# Interpreting linear and polynomial predictors in LMM

I am using linear mixed models to investigate change over time on the score on a questionnaire, which was administered at 5 points in time. While I hypothesized a decline, I had no a priori assumptions as to how this decline would look (whether it's linear or not). After visually checking the trajectory, I did see the slope become steeper after the second time point, and thus I thought I'd need to add polynomials and see what model fits the data better—but correct me if I'm wrong.

I created an initial model (Model 1) with just the variable Time as a predictor of Score. Here, Time was a significant predictor (β = -3.8, p < .001).

Next, I wanted to know whether a quadratic or cubic slope model fitted my data better, so I added a second-order polynomial (Time * Time), along with Time, in Model 2. Model fit significantly increased (comparing -2LL between Models 1 and 2 with a chi square test). Here, the polynomial was significant (β = -4.6, p = .007), which I believe suggests a non-linear slope for decline in Score over time. However, Time was no longer significant (β = 0.2, p = .905), yet in all examples I could find, both the linear and quadratic predictors were significant.

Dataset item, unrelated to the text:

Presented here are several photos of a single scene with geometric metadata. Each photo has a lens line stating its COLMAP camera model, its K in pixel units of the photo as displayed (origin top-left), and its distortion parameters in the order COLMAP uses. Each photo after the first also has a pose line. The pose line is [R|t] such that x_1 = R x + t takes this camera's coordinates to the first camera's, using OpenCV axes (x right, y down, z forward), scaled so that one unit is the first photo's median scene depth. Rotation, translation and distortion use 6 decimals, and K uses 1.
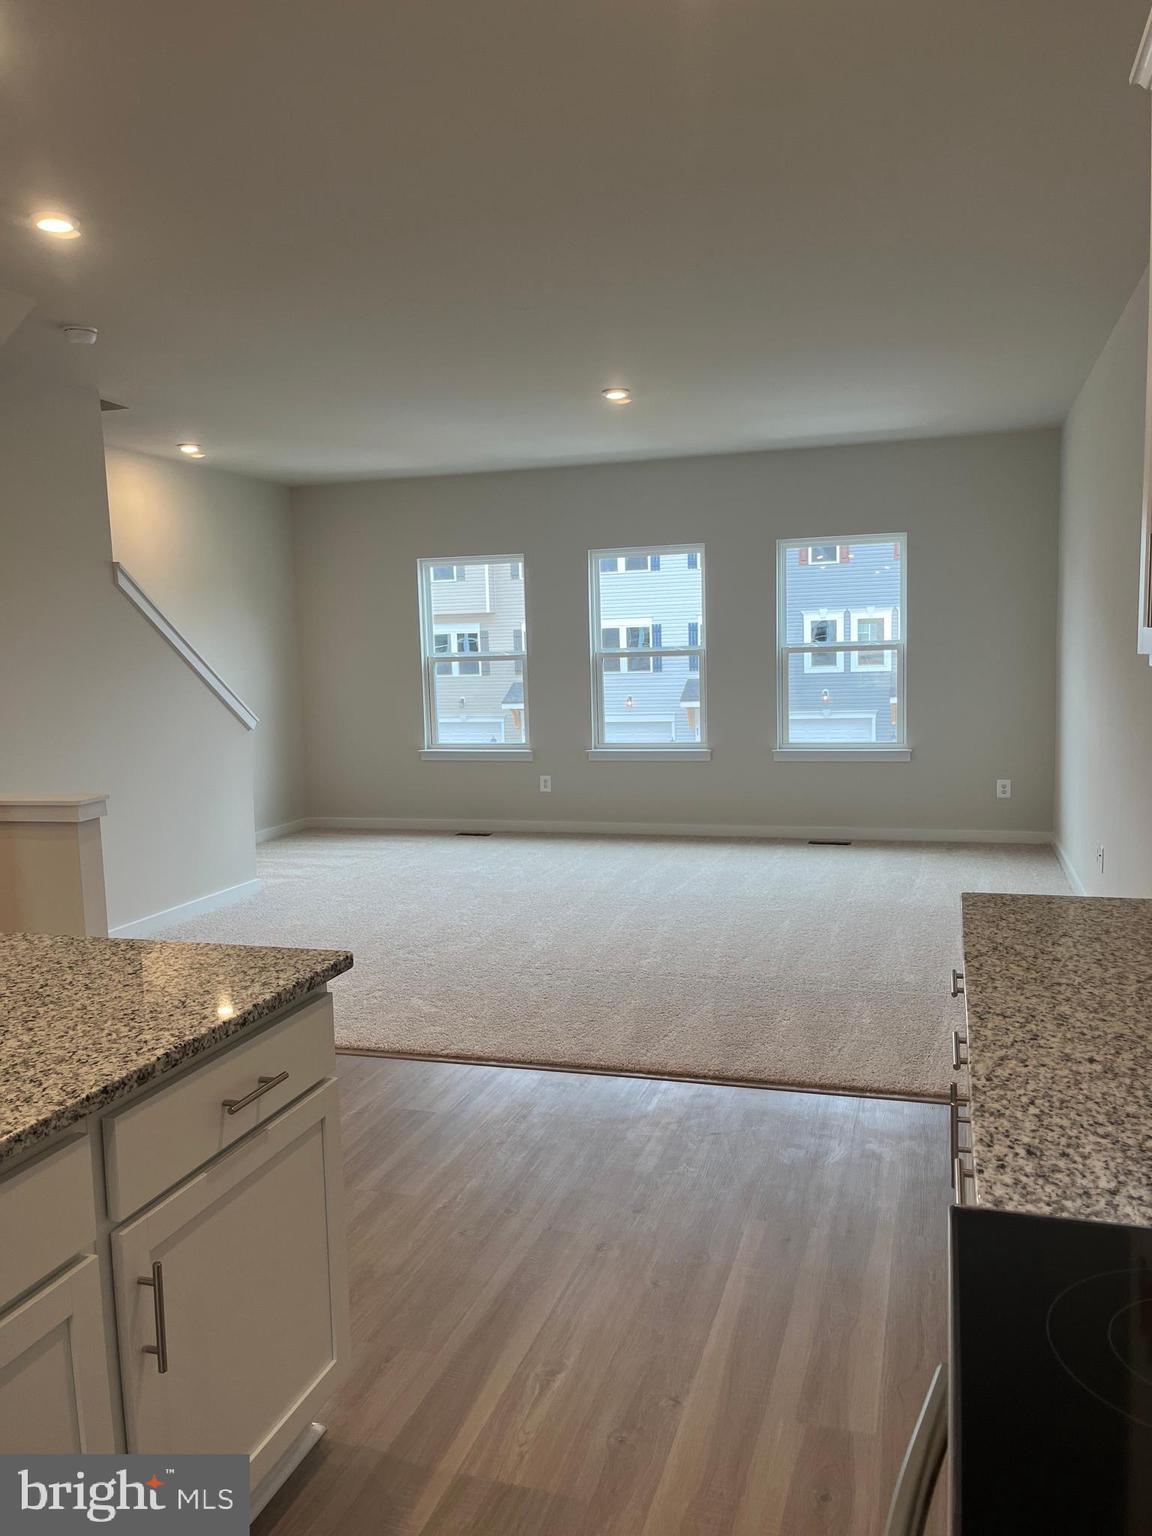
lens RADIAL K [[1157.3, 0, 576.0], [0, 1157.3, 768.0], [0, 0, 1]] dist [0.070453, -0.070309]
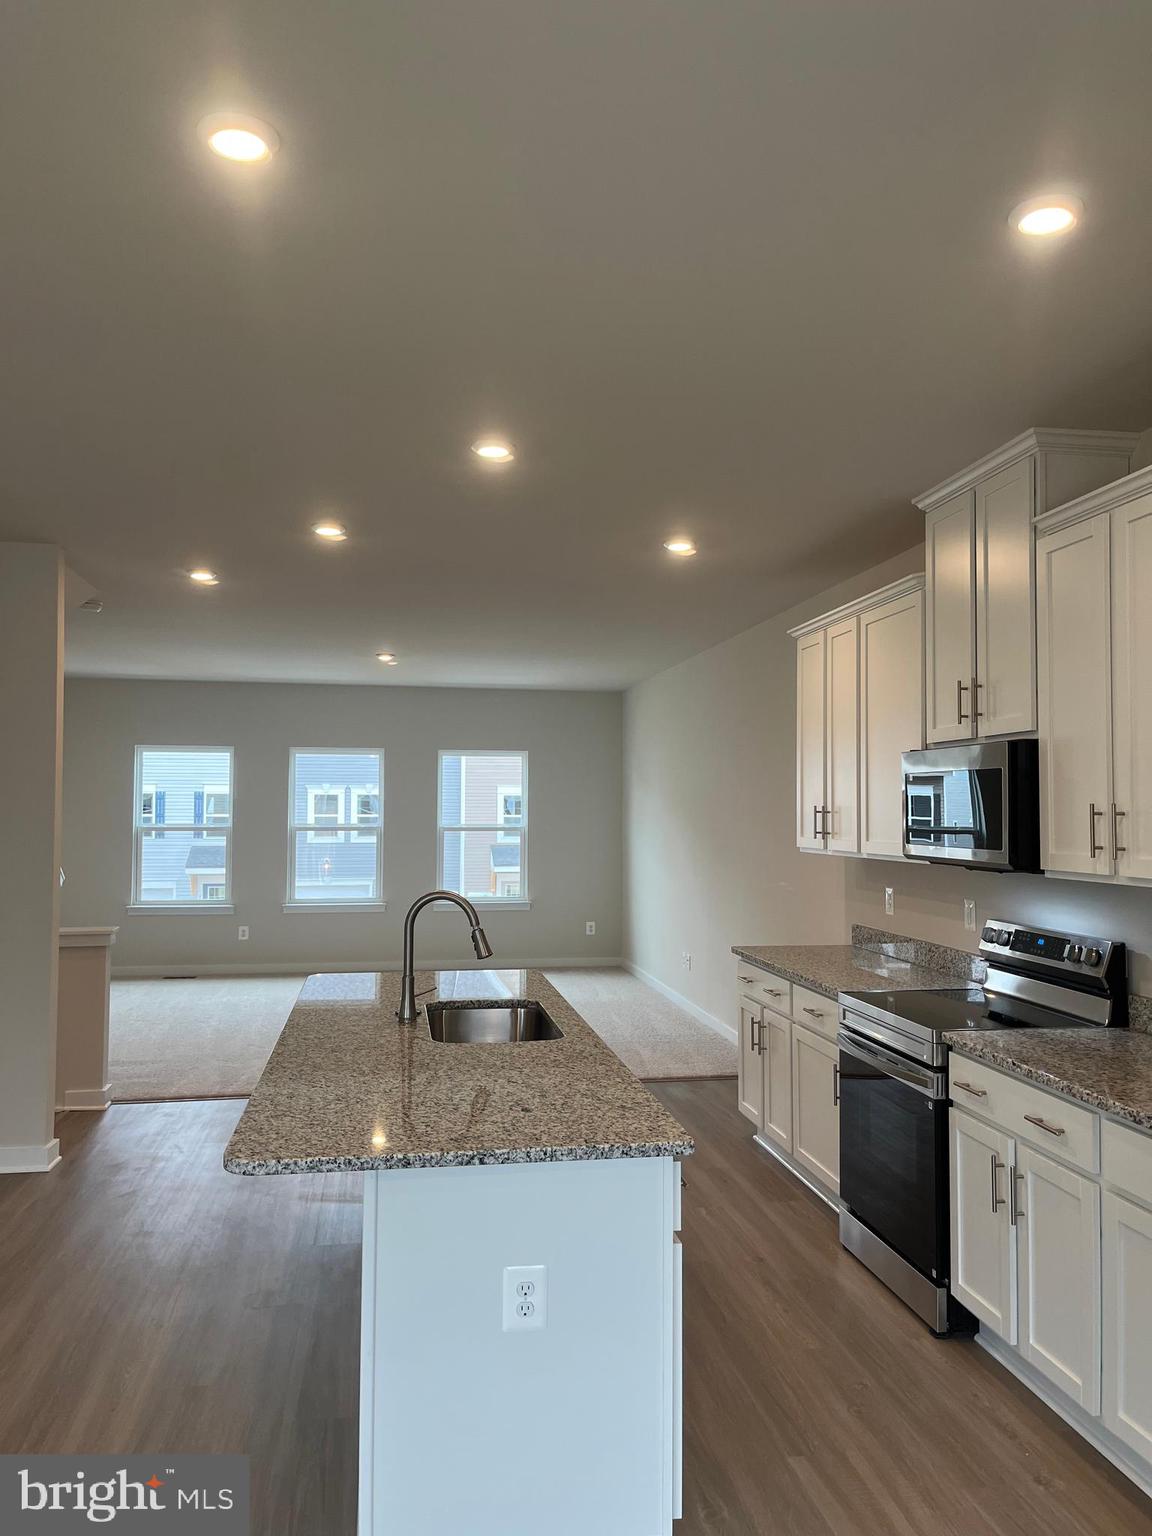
lens RADIAL K [[1157.3, 0, 576.0], [0, 1157.3, 768.0], [0, 0, 1]] dist [0.070453, -0.070309]
pose [[0.890690, 0.048910, 0.451972, -0.273002], [0.016992, 0.989919, -0.140611, 0.019603], [-0.454293, 0.132921, 0.880880, -0.257377]]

My question is, how should I interpret the fact that Time is not a significant predictor in this model? Can I still conclude that a quadratic slope best represents my data, even if the linear slope is no longer significant?

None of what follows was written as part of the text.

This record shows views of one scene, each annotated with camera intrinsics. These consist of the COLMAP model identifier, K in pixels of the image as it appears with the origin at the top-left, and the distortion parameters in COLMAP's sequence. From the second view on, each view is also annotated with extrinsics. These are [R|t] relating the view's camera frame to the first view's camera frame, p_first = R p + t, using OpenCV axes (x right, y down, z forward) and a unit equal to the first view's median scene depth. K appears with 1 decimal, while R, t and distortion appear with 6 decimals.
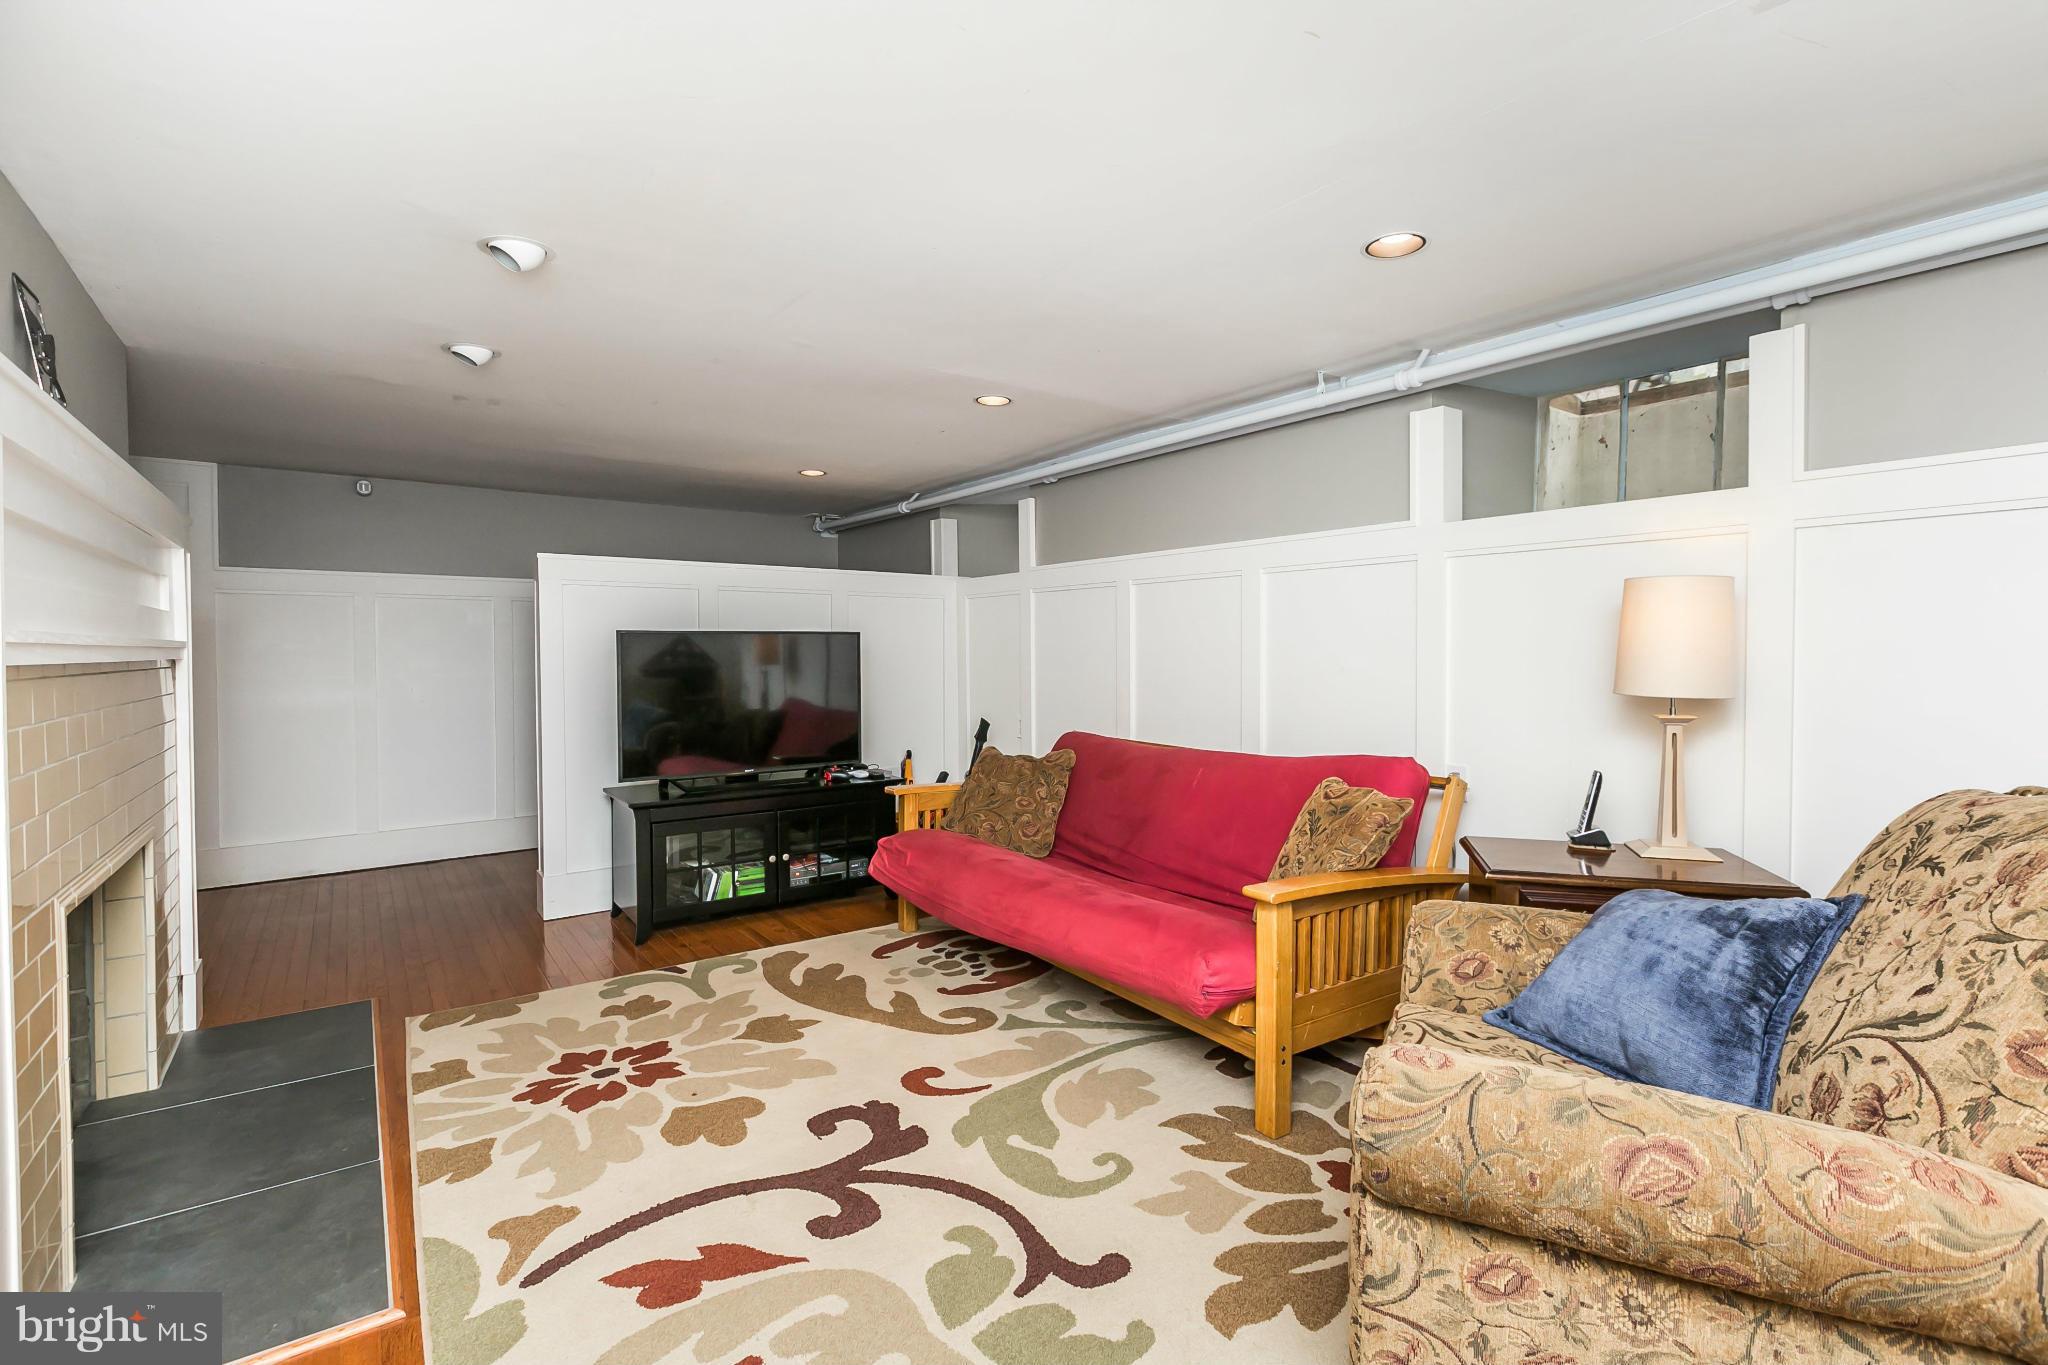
lens RADIAL K [[915.5, 0, 1016.3], [0, 915.5, 656.7], [0, 0, 1]] dist [0.001519, 0.000095]
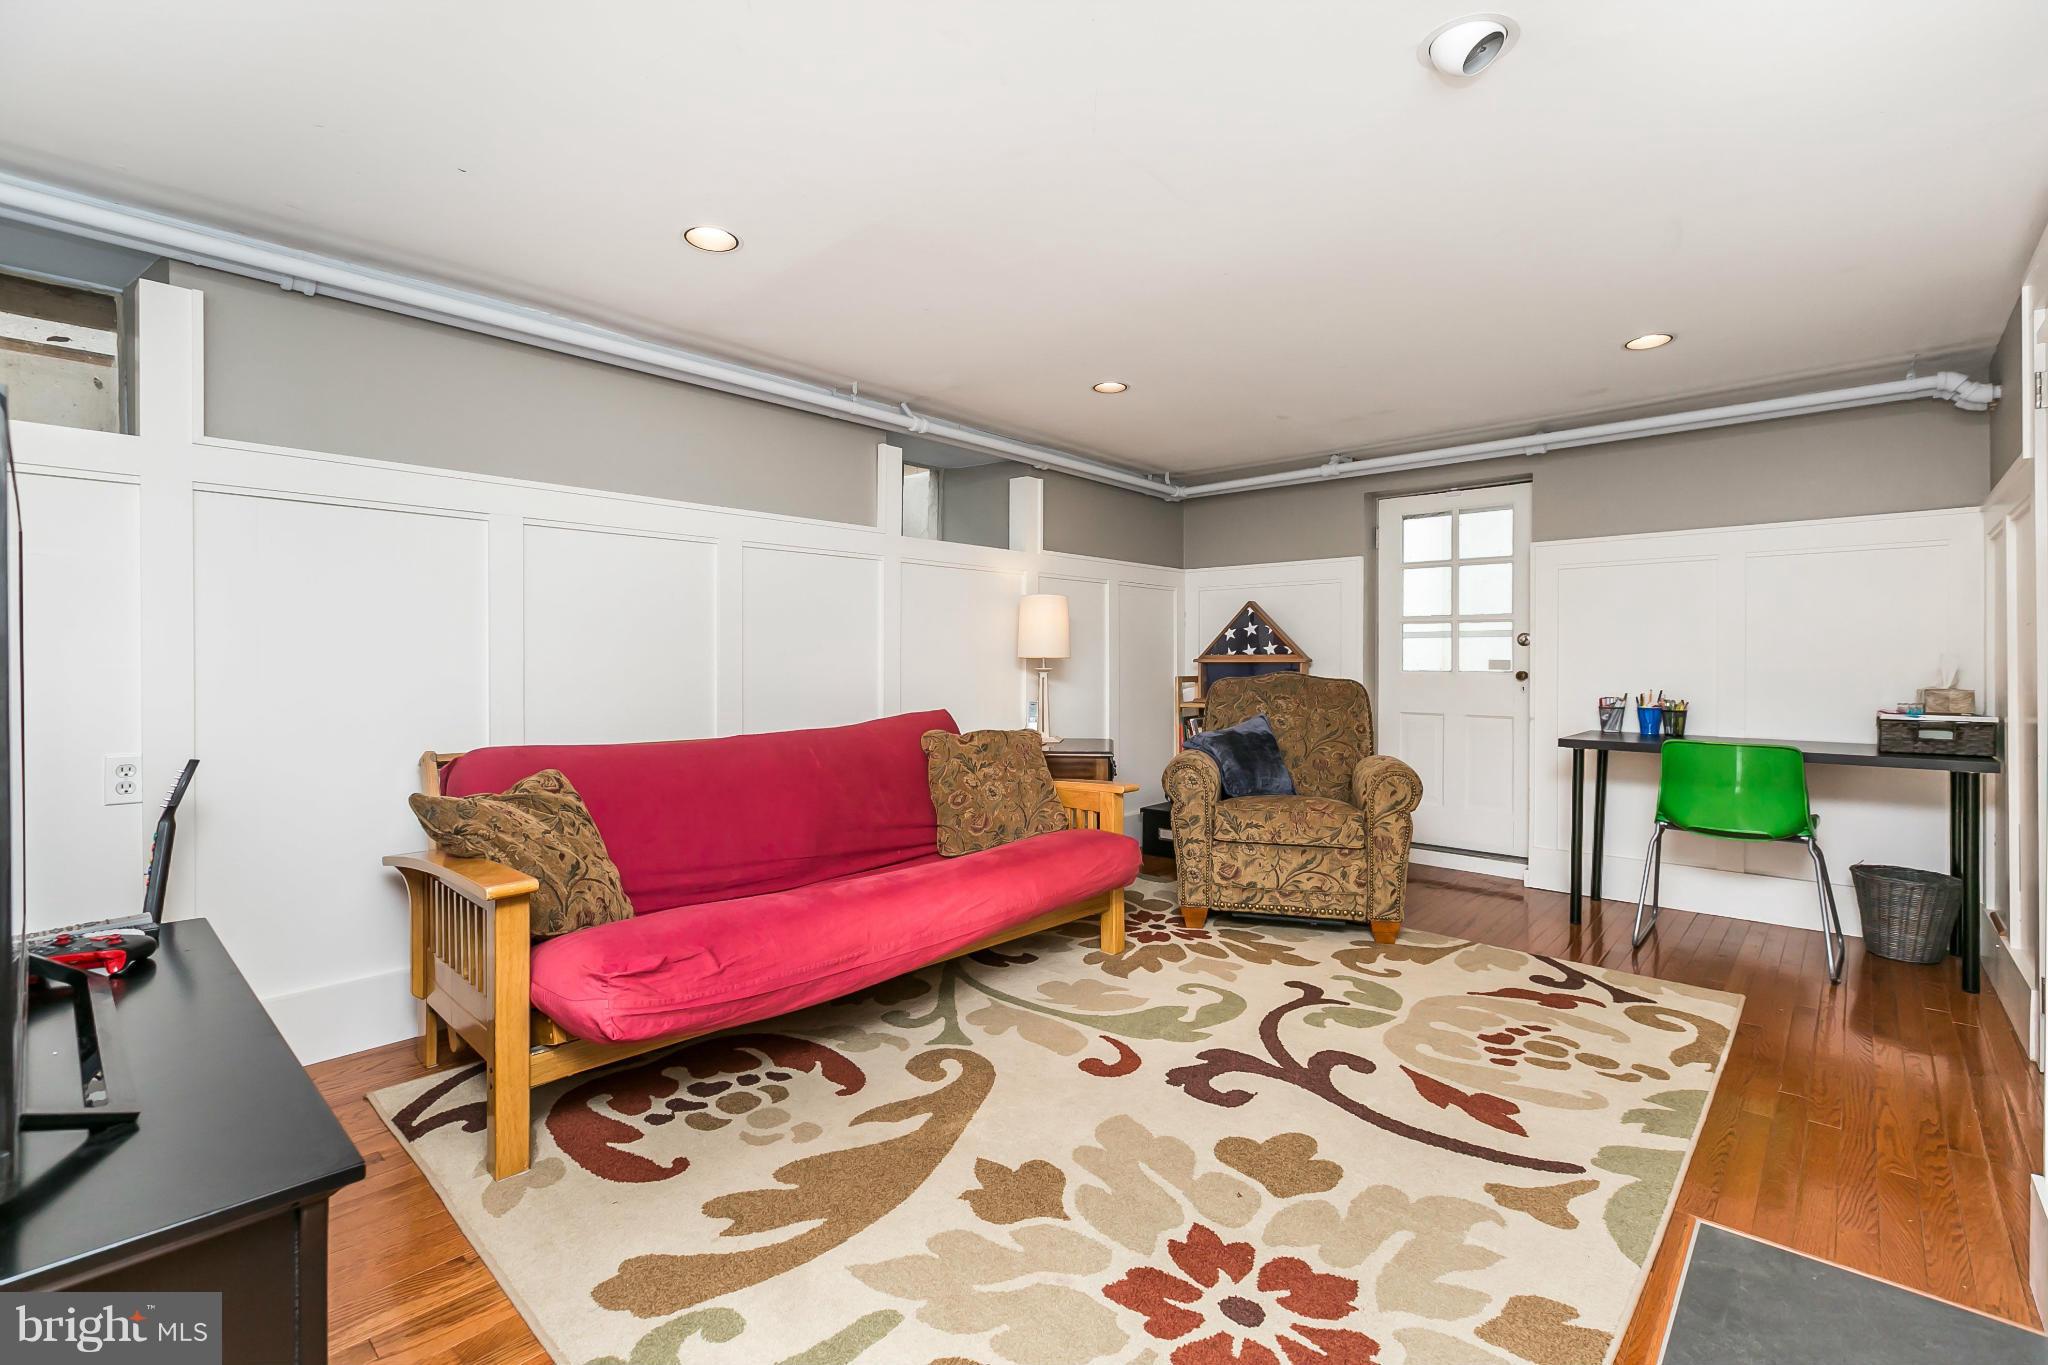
lens RADIAL K [[915.5, 0, 1016.3], [0, 915.5, 656.7], [0, 0, 1]] dist [0.001519, 0.000095]
pose [[-0.200432, 0.006818, 0.979684, -1.002692], [0.007585, 0.999957, -0.005407, 0.043003], [-0.979678, 0.006347, -0.200475, 1.269276]]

• CAn you show us the output of the selected model? – user2974951 Jan 9 at 10:04

The second point is that time itself need not be an unmodified explanatory variable for a time based process. For example, for radioactive decay, one tends to use exponential models ($$M_0 e^{-\lambda t}$$). When you say, time is no longer a variable, presumably the time squared term is still being used, and a time based process does not have to have time itself as a bare naked variable. However, this is not entirely clear in what you related and I agree with user2974951's statement in so far as showing us the model may help. More important is to state what the properties of the data are; for example, if any of the data can have negative values. If the data cannot have negative values, then a model with a negative linear slope cannot properly model it, in a physical sense, because there will come a time when the linear model will predict negative amplitudes.